» **Work to complete**:
Exactly and only the lines from the first entry through the line with "ring tip: (71, 147)" should be copied, both ends included, with no pictures.

Keypoint coordinate data:
######
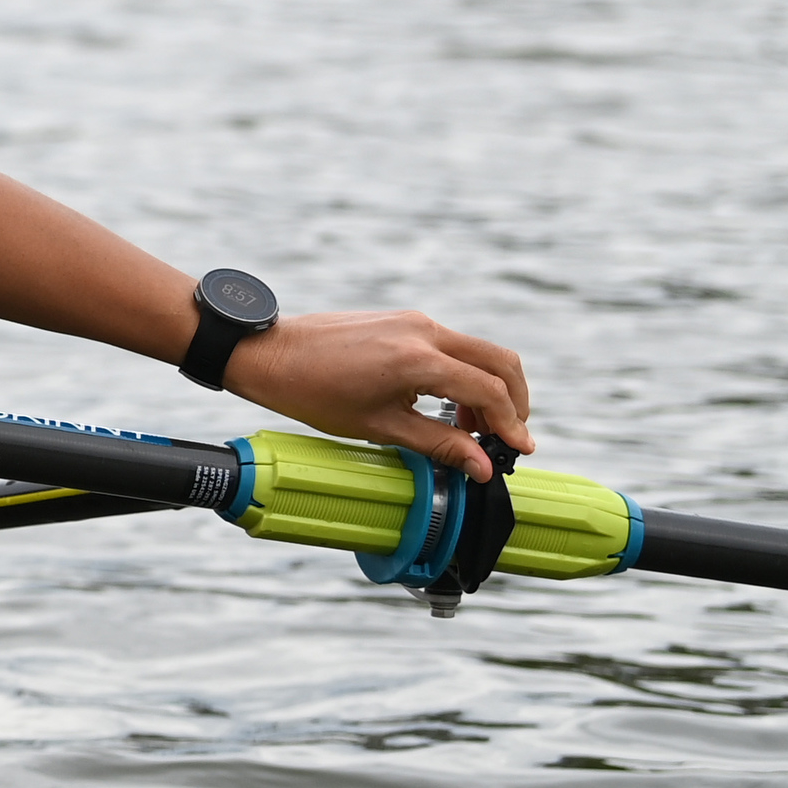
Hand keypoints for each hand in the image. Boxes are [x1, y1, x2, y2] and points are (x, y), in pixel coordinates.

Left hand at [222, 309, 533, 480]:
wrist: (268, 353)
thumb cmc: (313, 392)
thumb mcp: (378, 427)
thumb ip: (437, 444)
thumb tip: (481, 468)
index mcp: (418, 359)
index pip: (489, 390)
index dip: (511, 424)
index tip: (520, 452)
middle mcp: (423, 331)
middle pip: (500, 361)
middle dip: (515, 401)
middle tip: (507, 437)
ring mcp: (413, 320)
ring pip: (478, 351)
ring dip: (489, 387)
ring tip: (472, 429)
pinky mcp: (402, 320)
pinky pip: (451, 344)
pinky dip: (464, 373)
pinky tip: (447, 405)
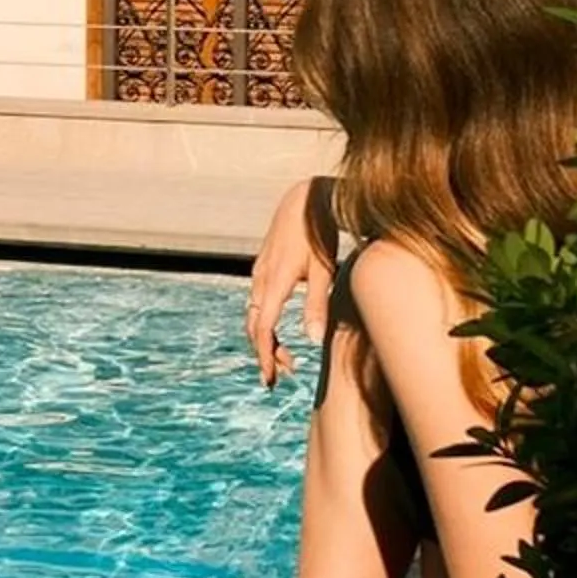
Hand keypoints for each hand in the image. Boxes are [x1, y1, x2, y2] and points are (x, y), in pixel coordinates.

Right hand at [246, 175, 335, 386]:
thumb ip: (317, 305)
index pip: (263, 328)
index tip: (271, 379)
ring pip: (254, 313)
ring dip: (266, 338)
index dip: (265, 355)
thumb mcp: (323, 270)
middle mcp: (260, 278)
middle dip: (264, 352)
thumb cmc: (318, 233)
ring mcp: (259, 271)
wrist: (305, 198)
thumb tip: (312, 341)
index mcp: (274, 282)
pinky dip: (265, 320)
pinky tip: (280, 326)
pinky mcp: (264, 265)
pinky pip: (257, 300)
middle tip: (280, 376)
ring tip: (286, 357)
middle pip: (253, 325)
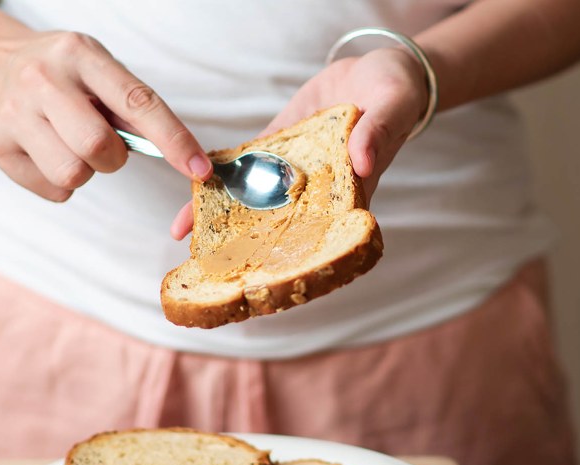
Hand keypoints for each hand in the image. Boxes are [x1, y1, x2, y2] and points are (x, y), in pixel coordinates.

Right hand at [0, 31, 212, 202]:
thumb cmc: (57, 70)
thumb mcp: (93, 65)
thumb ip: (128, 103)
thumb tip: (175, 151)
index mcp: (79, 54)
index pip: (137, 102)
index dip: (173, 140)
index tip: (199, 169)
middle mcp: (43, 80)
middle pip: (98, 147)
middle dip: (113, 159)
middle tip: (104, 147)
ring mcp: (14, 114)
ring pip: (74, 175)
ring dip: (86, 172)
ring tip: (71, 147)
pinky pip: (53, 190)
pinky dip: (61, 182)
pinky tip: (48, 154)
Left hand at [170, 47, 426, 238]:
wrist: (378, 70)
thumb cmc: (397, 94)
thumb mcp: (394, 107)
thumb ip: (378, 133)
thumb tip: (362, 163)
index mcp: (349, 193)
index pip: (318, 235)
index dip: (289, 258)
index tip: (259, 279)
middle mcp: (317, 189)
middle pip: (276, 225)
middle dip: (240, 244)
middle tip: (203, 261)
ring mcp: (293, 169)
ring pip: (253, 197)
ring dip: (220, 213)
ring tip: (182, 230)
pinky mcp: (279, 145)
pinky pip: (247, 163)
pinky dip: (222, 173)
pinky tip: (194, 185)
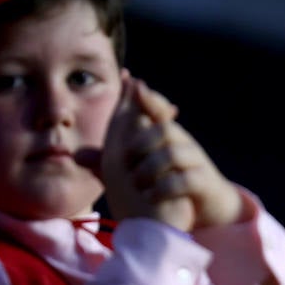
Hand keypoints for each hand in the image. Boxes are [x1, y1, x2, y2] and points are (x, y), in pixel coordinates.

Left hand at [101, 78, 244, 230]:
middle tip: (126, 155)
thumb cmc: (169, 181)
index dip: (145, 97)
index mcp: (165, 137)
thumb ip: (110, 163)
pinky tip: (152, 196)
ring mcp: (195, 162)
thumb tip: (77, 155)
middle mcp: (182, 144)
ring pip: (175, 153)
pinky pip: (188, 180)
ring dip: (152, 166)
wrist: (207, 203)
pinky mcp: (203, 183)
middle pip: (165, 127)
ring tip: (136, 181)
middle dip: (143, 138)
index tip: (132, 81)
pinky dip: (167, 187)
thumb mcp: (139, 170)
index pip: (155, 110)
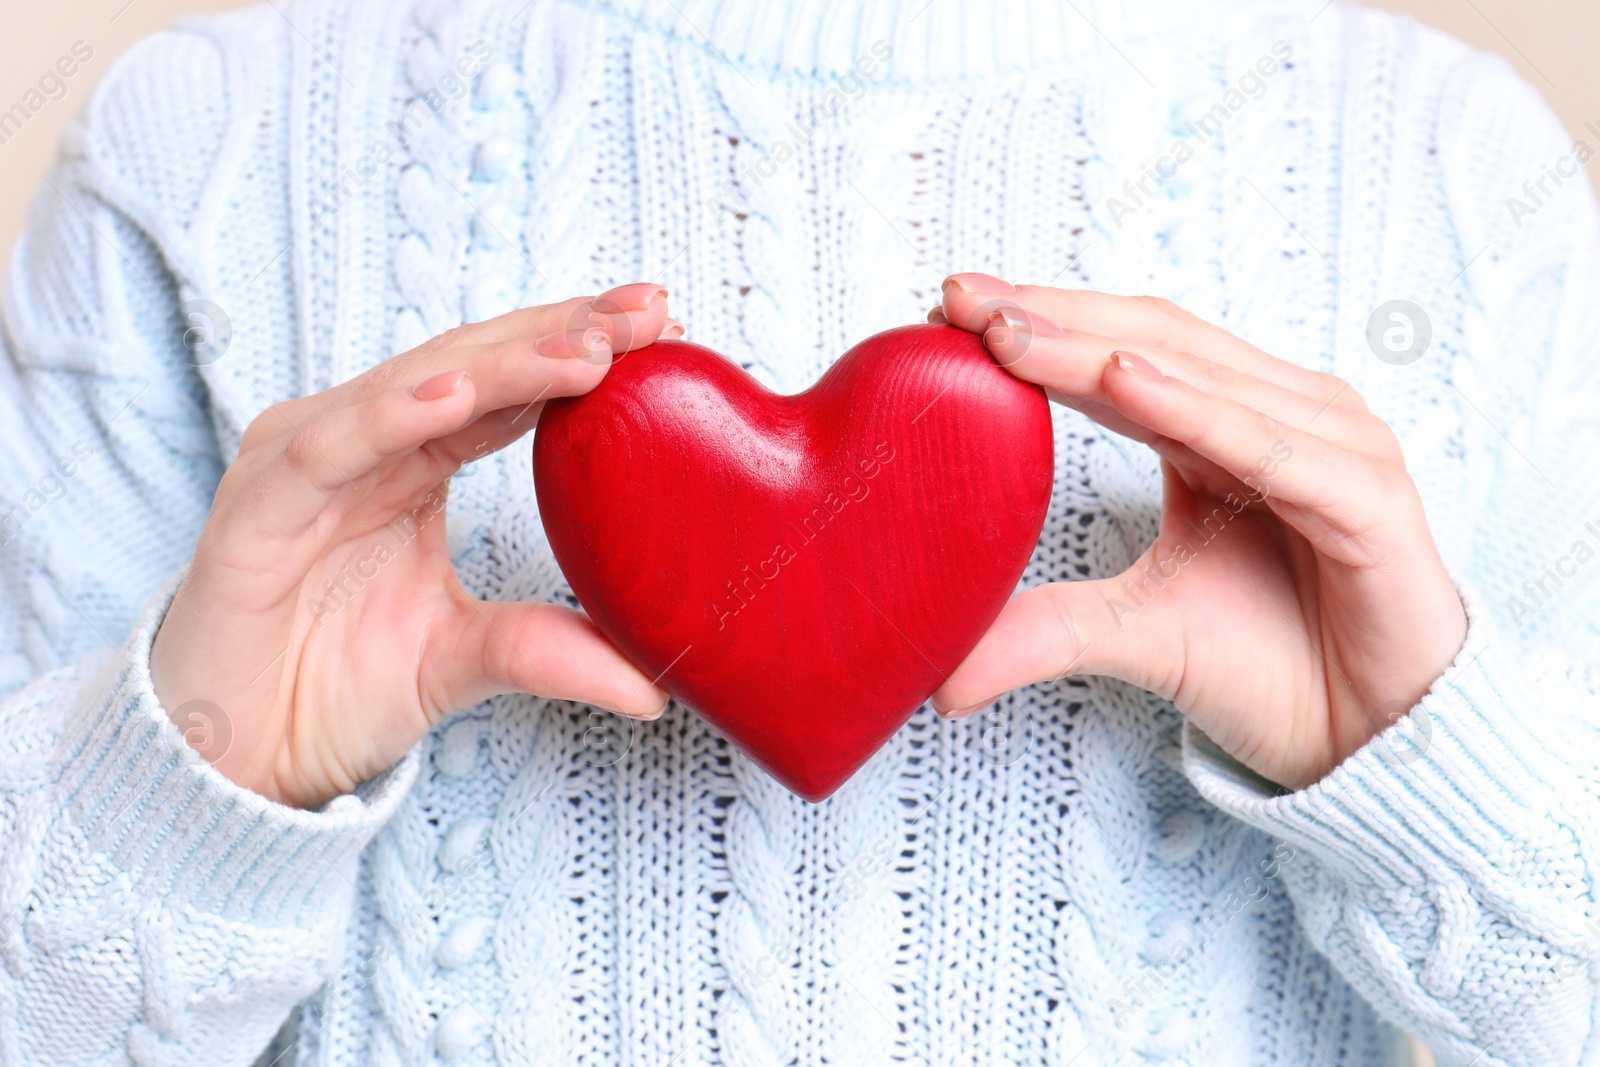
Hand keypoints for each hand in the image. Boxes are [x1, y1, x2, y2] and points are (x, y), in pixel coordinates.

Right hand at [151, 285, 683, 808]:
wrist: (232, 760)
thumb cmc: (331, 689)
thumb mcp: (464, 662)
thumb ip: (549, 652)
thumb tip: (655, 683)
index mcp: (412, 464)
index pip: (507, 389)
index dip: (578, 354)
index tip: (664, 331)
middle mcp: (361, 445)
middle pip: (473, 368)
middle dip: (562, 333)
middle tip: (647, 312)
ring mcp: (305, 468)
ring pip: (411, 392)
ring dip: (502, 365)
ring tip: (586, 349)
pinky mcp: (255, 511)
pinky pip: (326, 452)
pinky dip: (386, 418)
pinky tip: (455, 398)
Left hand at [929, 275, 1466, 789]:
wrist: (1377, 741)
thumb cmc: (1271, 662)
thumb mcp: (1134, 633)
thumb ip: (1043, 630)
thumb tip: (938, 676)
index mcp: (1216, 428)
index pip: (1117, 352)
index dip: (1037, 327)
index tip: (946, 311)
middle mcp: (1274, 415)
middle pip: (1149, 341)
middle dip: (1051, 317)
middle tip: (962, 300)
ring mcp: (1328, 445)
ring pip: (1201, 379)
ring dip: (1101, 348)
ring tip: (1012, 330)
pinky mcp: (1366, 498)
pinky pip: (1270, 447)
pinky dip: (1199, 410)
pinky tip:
######
» **Response**:
Hand keypoints for each hand in the image. Boxes are [x1, y1, x2, y2] and points are (x, y), in pixel coordinates.

Left hand at [222, 309, 533, 480]:
wrist: (268, 353)
thumb cmc: (313, 392)
thumb mcp: (378, 427)
thumb ip: (437, 444)
thumb tip: (481, 468)
index mcp: (418, 359)
index pip: (489, 390)
index dip: (511, 424)
index tip: (520, 452)
middle mcp: (423, 331)
middle pip: (500, 361)
middle dip: (515, 401)
middle tip: (507, 437)
ring mcp: (413, 320)
ring pip: (478, 351)
ring dip: (489, 387)
ring tip: (472, 429)
pinky mcp: (402, 320)
pinky pip: (451, 344)
pinky dip: (464, 373)
pinky tip: (447, 405)
Hand keypoints for each hand in the image. Boxes are [x1, y1, x2, y2] and points are (x, y), in pixel coordinates.

Right hand at [246, 175, 335, 386]:
thumb ip: (317, 305)
index pip: (263, 328)
index tip: (271, 379)
ring pip: (254, 313)
ring dip: (266, 338)
index dip: (265, 355)
thumb mcp: (323, 270)
middle mcp: (260, 278)
middle dip: (264, 352)
thumb cmc: (318, 233)
ring mcp: (259, 271)
wrist: (305, 198)
thumb tip: (312, 341)
index mcp: (274, 282)
pinky dip: (265, 320)
pinky tip: (280, 326)
pinky mcp: (264, 265)
pinky pip: (257, 300)
middle tip: (280, 376)
ring tip: (286, 357)
middle pip: (253, 325)
Hand keypoints for each hand in the image. Boxes are [x1, y1, x2, y2] and points are (x, y), in pixel coordinates.

Right hand at [0, 31, 212, 202]:
thumb cmc: (57, 70)
thumb mcp: (93, 65)
thumb ip: (128, 103)
thumb tip: (175, 151)
index mcp: (79, 54)
index pip: (137, 102)
index dip: (173, 140)
index tip: (199, 169)
middle mcp: (43, 80)
middle pip: (98, 147)
middle dip: (113, 159)
middle tip: (104, 147)
ring mcp: (14, 114)
ring pip: (74, 175)
ring dip: (86, 172)
ring tip: (71, 147)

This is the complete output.